### REQUIRED WORK
In the biographical excerpt, in what year did Allan move to California?

Born on September 12, 1880, in Saint John, New Brunswick, Canada, Allan was the son of Martin Smith Allan and Shara Neptune. He was educated in the public schools of Saint John until he was 18, when he emigrated to Boston, Massachusetts, United States, and finished his schooling there. He did "electrical experimental work" in Boston and moved to California in 1903, where he joined the Electrical Workers Union and worked with the Woodill-Hulse Electric Company and then with the Auto Vehicle Company. He began working in insurance and finance in 1905, then became president of the Guarantee Finance & Securities Company and vice-president of Insurance Plan Mutual Building and Loan. He later formed Allan MacMaster Company, of which he was senior partner.

Allan was married to Helen M. Urenn of Taylorville in 1907; they had two children, Robert M. Jr. and Lois. A Methodist and a Republican, Taylor was a member of the Jonathan, City, Breakfast, Casa Del Mar, Lakeside, El Caballero and San Pedro Golf clubs. His hobbies were golf and fishing.

After leaving the City Council, Allan returned to his private business interests.

### DATA RECORDS

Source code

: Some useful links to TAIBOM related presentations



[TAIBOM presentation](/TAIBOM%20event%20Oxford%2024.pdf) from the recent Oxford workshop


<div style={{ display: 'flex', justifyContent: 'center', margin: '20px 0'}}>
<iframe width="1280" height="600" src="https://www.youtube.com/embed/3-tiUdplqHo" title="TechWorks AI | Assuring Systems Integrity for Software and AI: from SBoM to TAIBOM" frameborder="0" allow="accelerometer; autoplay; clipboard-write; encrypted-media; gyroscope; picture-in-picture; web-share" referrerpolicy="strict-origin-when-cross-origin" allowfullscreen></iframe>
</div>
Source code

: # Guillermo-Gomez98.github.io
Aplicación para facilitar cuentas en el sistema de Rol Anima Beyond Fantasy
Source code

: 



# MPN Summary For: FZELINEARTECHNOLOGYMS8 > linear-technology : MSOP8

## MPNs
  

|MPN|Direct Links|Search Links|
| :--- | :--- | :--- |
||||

### ANSWER FOR THE TASK
1903